Raden Dewi Sartika
Kebaya dan Warisan Pendidikan
Oleh: Nury Sybli
Di Rembang, Jawa Tengah, ada Raden Ajeng Kartini yang setiap tanggal kelahirannya diperingati sebagai hari atas namanya. Lekat bahwa Hari Kartini adalah momentum untuk meneguhkan semangat kemajuan perempuan. Di tanah Sunda ada Raden Dewi Sartika yang juga berjuang untuk emansipasi perempuan. Ia mendirikan Sakola Kautamaan Istri pada masa kolonial Hindia Belanda.

Raden Dewi Sartika lahir di Cicalengka, Bandung, 4 Desember 1884, dari seorang perempuan priyayi Sunda bernama Nyi Raden Ayu Rajapermas dan Raden Rangga Somanegara. Kedua orang tuanya adalah pejuang yang melawan Belanda ketika itu. Meski mendapat tentangan dari adat, olah kedua orang tuanya Dewi disekolahkan ke sekolah Belanda. Ia melanjutkan pendidikan budaya Sunda kepada seorang paman bernama Patih Aria. Kakak dari ibunya ini pula yang mengasuh Dewi setelah kedua orang tuanya yang diasingkan Belanda ke Ternate meninggal dunia.
Pengalaman hidup yang intens dengan perjuangan, tekanan penjajah atas keluarganya, penderitaan rakyat, dan kesetiaannya pada cita-cita membuat Dewi Sartika muda bertekad memajukan pendidikan para perempuan. Untung ada dukungan kakeknya. Pada 16 Januari 1904 Dewi Sartika mendirikan sekolah untuk kaum perempuan. Ia namai Sakola Istri (sekolah perempuan). Di sekolah itu kaum perempuan tak hanya belajar membaca, menulis, dan berhitung. Mereka diajari menjahit, merenda, membuat kebaya, sekaligus belajar agama.

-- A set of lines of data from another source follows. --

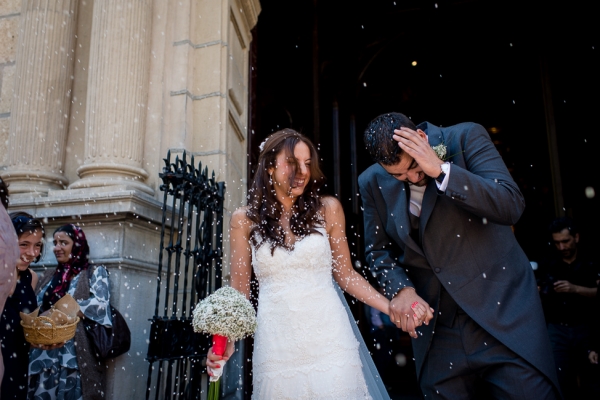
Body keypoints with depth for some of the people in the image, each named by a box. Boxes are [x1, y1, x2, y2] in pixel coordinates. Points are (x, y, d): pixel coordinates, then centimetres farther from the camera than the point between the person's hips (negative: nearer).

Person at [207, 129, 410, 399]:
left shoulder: (327, 209, 0)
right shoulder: (245, 219, 0)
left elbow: (345, 274, 7)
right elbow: (239, 289, 4)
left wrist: (392, 308, -1)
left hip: (328, 338, 0)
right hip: (276, 344, 0)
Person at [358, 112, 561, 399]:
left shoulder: (466, 137, -8)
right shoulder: (372, 183, 0)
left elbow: (511, 206, -17)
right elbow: (378, 249, 9)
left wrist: (441, 170, -25)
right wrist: (400, 288, -10)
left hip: (501, 309, -2)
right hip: (434, 321, 3)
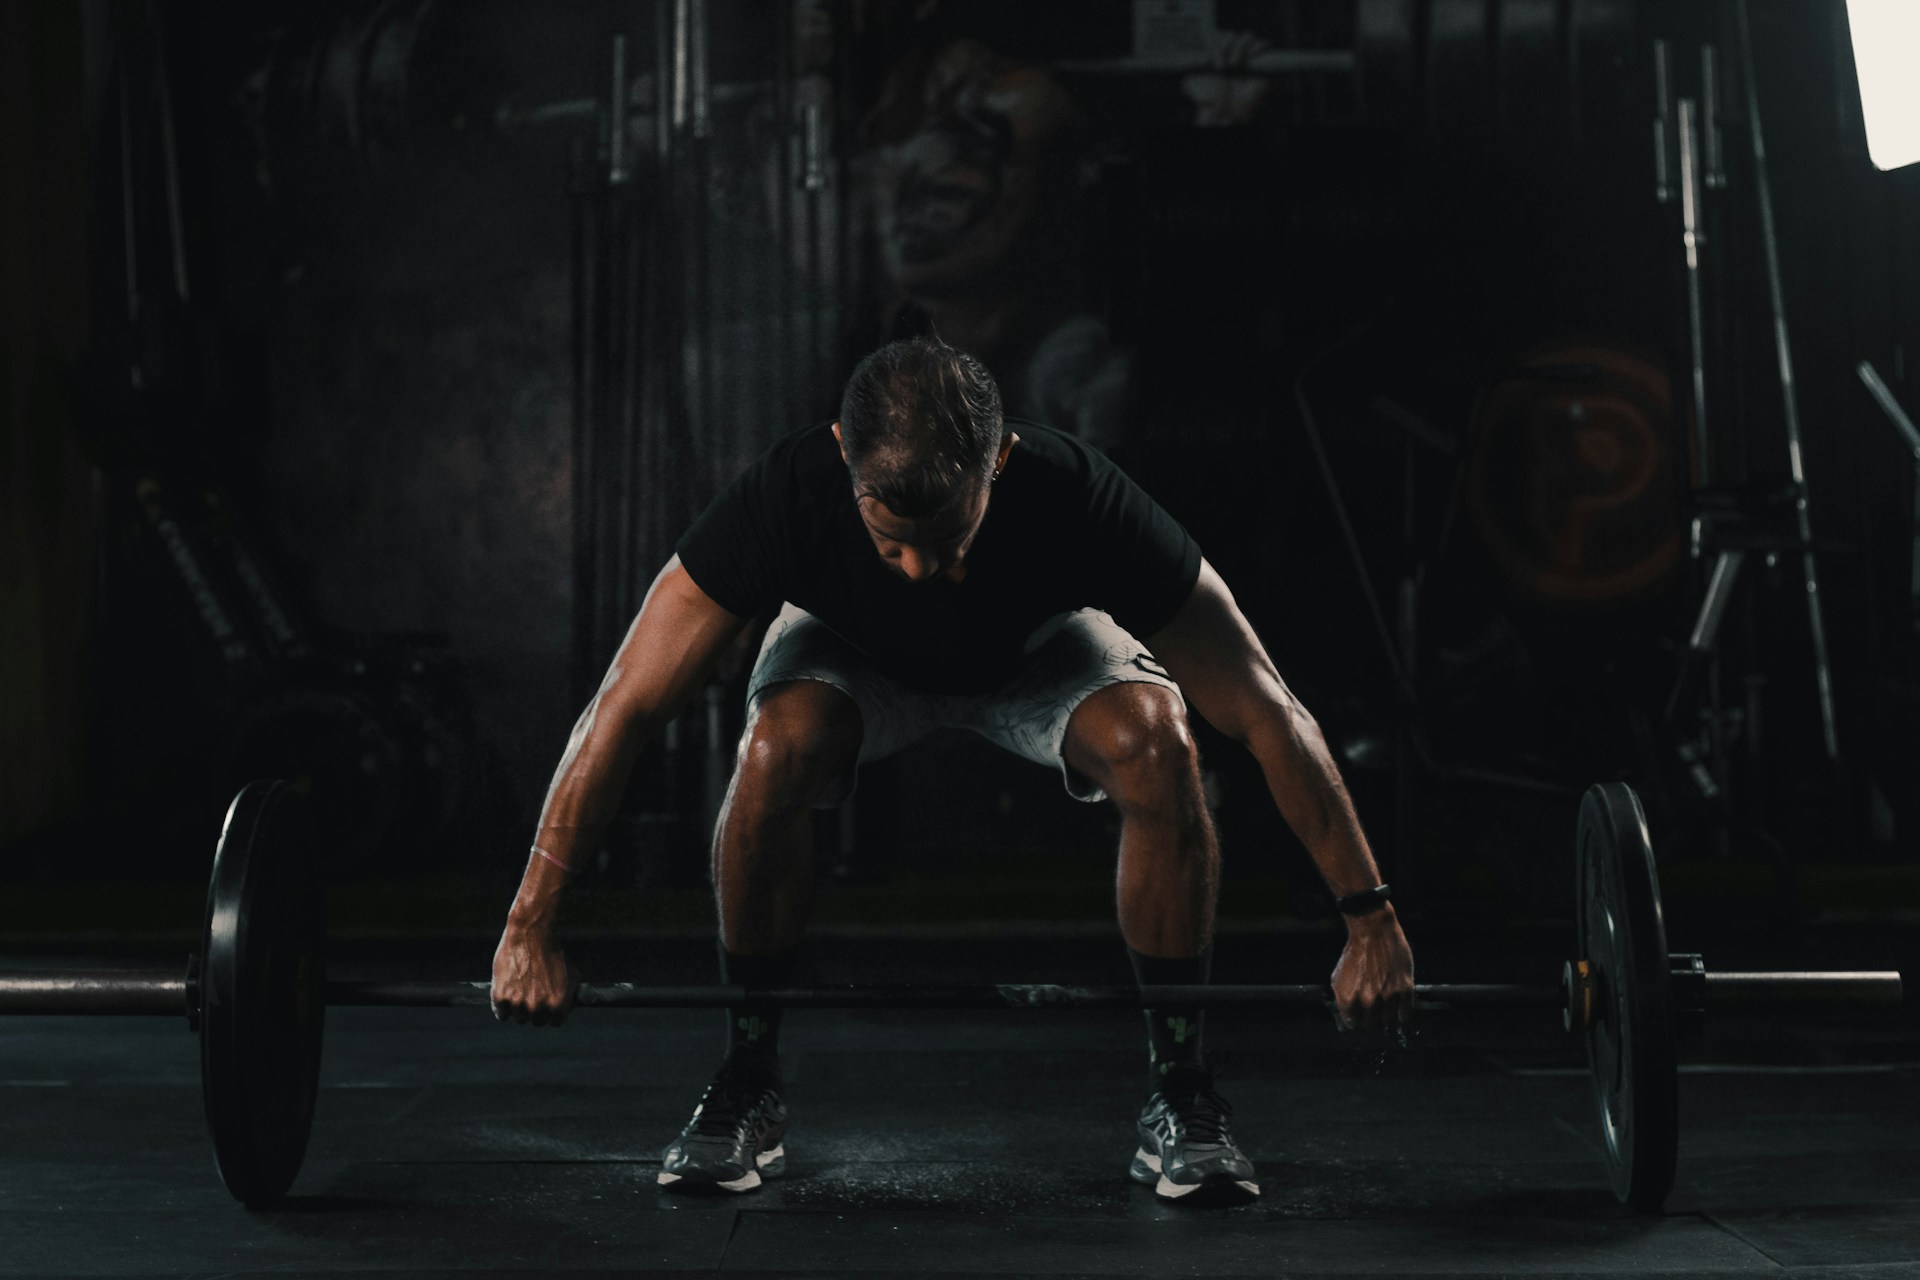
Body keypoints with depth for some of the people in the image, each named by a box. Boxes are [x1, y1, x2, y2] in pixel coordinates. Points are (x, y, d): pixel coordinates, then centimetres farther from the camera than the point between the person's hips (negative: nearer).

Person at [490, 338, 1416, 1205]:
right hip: (856, 649, 0)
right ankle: (747, 1088, -13)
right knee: (779, 748, -33)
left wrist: (1370, 920, -29)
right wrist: (530, 925, -29)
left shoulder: (1077, 500, -41)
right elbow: (626, 707, -31)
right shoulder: (788, 497, -40)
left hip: (1035, 645, 0)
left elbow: (1266, 713, -32)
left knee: (1156, 746, -31)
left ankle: (1177, 1090, -12)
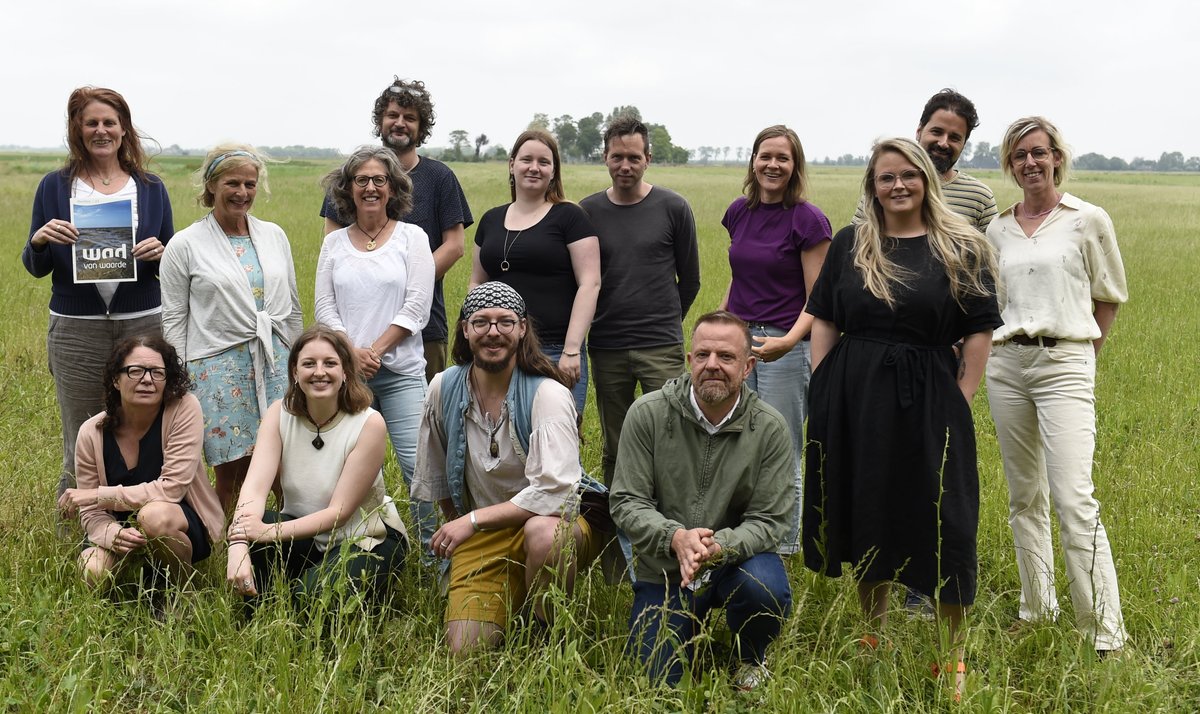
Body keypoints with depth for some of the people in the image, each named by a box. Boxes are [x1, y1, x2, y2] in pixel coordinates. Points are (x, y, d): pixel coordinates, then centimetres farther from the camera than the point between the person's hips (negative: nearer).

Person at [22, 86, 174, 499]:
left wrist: (159, 253, -10)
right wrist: (39, 240, -12)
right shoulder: (55, 187, 6)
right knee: (80, 445, 2)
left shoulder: (151, 189, 9)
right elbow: (35, 268, 8)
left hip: (142, 324, 1)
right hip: (76, 329, -1)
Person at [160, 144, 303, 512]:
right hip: (219, 369, -3)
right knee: (232, 475, 0)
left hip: (275, 365, 3)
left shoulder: (274, 236, 10)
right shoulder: (185, 245, -1)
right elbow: (173, 320, 1)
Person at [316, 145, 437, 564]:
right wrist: (353, 352, -8)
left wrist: (375, 350, -9)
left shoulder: (412, 237, 5)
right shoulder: (334, 243, 13)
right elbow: (324, 308, 8)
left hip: (402, 372, -2)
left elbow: (416, 307, -2)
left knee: (418, 465, -11)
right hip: (347, 372, 2)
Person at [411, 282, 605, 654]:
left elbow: (554, 492, -27)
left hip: (558, 519, -4)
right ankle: (512, 600, 21)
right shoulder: (444, 389, -2)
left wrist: (473, 519, -23)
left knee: (543, 531, -40)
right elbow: (436, 477, 14)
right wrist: (458, 526, 17)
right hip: (481, 535, 4)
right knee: (465, 650, -13)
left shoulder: (547, 395, -18)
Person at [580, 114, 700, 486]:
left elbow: (689, 278, 9)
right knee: (614, 450, 10)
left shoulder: (673, 208, -1)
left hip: (662, 348, -2)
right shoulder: (589, 211, 3)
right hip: (606, 348, 2)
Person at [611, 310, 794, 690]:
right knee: (655, 680, -6)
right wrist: (675, 538, -30)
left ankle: (750, 659, 2)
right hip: (663, 569, 1)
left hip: (737, 558, 0)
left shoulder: (771, 428, -11)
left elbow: (771, 520, -11)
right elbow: (626, 502, -10)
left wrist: (718, 545, -32)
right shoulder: (647, 414, -12)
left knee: (766, 590, -34)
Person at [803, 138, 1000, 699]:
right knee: (864, 517, 11)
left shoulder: (961, 249, 1)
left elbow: (978, 333, 0)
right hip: (854, 397, 3)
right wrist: (821, 390, 1)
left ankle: (954, 657, 15)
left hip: (927, 400, -3)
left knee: (941, 526, 0)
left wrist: (961, 402, -6)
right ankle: (874, 639, 30)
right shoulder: (850, 244, 7)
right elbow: (823, 321, 9)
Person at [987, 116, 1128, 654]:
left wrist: (1083, 355, 6)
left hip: (1064, 362, -5)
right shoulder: (998, 230, 11)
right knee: (1024, 497, 10)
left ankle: (1106, 637, -8)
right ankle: (1036, 610, 22)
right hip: (1006, 362, 5)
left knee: (1074, 500, -13)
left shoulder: (1089, 220, 0)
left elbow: (1109, 297, 8)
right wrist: (1002, 342, 12)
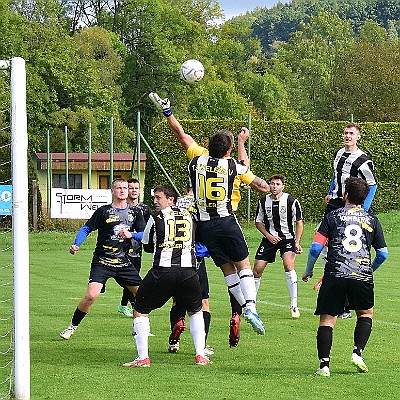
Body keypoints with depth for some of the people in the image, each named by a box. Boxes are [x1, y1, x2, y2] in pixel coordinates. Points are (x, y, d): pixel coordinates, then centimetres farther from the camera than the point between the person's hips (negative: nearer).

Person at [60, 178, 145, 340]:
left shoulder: (135, 212, 8)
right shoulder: (104, 211, -3)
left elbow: (144, 235, 6)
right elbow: (86, 229, 0)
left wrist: (131, 234, -14)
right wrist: (76, 245, -15)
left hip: (123, 262, 4)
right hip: (102, 262, -4)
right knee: (91, 295, -21)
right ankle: (72, 326, -1)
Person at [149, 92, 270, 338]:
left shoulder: (198, 160, 1)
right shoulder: (234, 166, -4)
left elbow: (181, 134, 12)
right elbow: (264, 188, 3)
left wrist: (167, 112, 21)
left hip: (204, 225, 3)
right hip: (227, 221, -3)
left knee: (227, 269, 9)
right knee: (243, 264, 2)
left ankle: (245, 306, 6)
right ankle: (251, 307, -14)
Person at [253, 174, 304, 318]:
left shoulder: (291, 201, -11)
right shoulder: (263, 202, -1)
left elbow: (299, 222, -4)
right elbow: (258, 222, 10)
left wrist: (297, 243, -12)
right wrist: (268, 236, -6)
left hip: (287, 238, -3)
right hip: (269, 238, 3)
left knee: (288, 265, -25)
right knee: (257, 269, -2)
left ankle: (294, 305, -19)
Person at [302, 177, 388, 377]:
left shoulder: (332, 216, 6)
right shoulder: (372, 220, 13)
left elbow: (316, 247, 1)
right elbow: (383, 254, 14)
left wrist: (308, 271, 17)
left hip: (335, 275, -2)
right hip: (362, 276, 2)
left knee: (327, 319, 4)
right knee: (366, 313, 24)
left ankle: (324, 364, -7)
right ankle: (358, 351, 7)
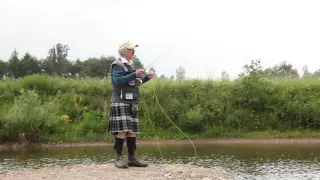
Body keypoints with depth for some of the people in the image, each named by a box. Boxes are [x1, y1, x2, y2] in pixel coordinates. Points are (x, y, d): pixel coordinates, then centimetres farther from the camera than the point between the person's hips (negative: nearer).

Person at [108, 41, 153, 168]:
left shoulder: (130, 65, 21)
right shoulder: (117, 65, -6)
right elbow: (118, 81, -20)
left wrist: (146, 77, 10)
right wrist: (135, 74, -23)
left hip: (131, 102, 9)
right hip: (121, 101, -9)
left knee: (133, 130, 6)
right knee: (122, 130, -13)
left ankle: (132, 158, 10)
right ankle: (119, 158, -9)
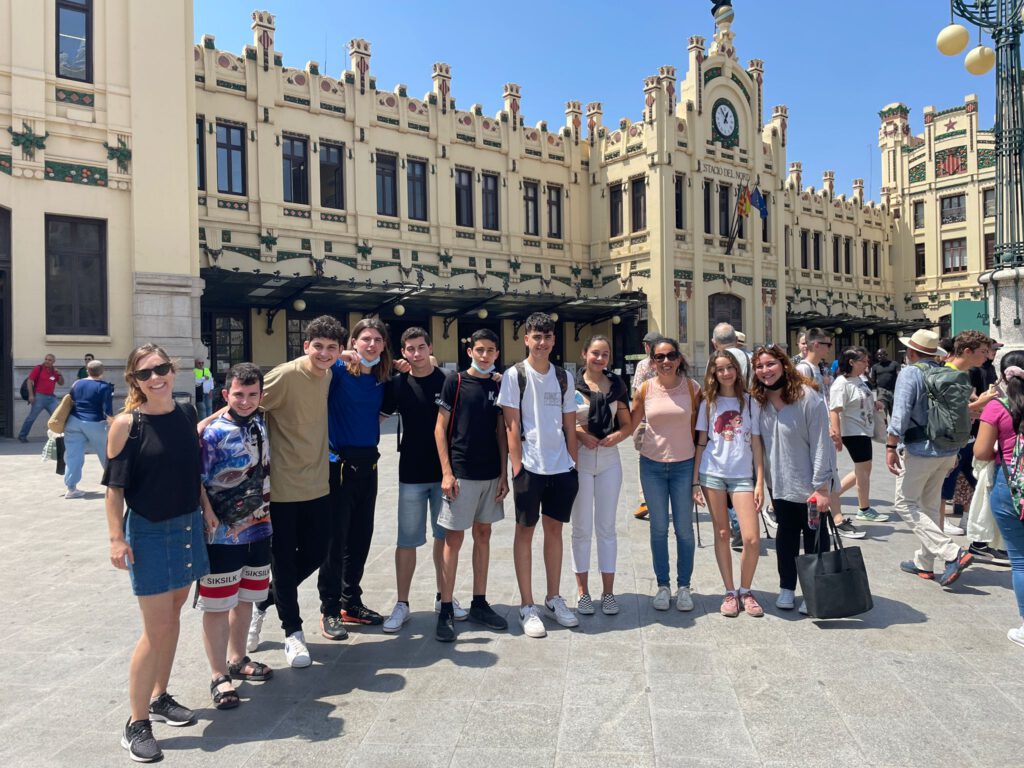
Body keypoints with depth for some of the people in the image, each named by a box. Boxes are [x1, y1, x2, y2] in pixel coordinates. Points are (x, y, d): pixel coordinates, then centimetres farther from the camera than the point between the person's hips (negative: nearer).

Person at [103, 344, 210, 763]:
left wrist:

Dua tahun setelah sekolah berjalan, Dewi bertemu jodoh dengan seorang guru bernama Raden Kanduruan Agah Suriawinata. Gerakan Dewi ingin perempuan terdidik mendapatkan dukungan penuh dari suami. Murid Sakola Istri pun terus bertambah dan ia harus memecah celengan untuk menambah ruang kelas. Karena murid terus bertambah, Kepatihan Bandung akhirnya memfasilitasi ruang kelas untuk belajar para siswi.
Diikuti Perempuan
Jejak Dewi Sartika mendirikan sekolah perempuan beroleh respons positif dari perempuan-perempuan Pasundan yang memiliki cita-cita sama. Pada 1912 tercatat ada sembilan sakola istri di kota/kabupaten se-Pasundan. Seiring tumbuhnya semangat para pembelajar, nama sekolah pun berganti menjadi Sakola Keutamaan Istri, yang materi pelajarannya bertambah: perempuan dididik untuk menjadi istri. Gadis-gadis yang kelak menjadi istri itu mendapat pelajaran bagaimana menjadi ibu rumah tangga yang baik, mandiri, dan terampil. Semangat ini menyeberang ke Bukittinggi, di mana Sakola Kautamaan Istri didirikan oleh Encik Rama Saleh.
Pada September 1929 Dewi Sartika mengadakan peringatan pendirian sekolahnya yang telah berumur 25 tahun. Pada kesempatan ini pula sekolahnya berganti nama menjadi “Sakola Raden Déwi”. Atas jasanya dalam bidang ini, Dewi Sartika dianugerahi bintang jasa oleh pemerintah Hindia-Belanda.

Dewi Sartika meninggal pada 11 September 1947 di Tasikmalaya. Untuk mengenang jasa-jasanya, pada 2018 lalu diselenggarakan acara Milangkala Dewi Sartika, di Monumen Perjuangan Rakyat Jawa Barat, Kota Bandung. Ada beragam kegiatan dalam Milangkala Dewi Sartika, di antaranya memamerkan kebaya dan batik pakaian sehari-hari Dewi Sartika dan sebuah sebuah mesin jahit bermerek “Singer” buatan Amerika pada akhir Abad XIX.
Cita-cita Dewi Sartika memajukan perempuan Indonesia telah mengeram dan menyemangati kemajuan para perempuan di Indonesia. Ia juga inspirasi bagi semangat menjaga tradisi, salah satunya menjadikan kebaya sebagai busana kebanggaan sekaligus pakaian sehari-hari.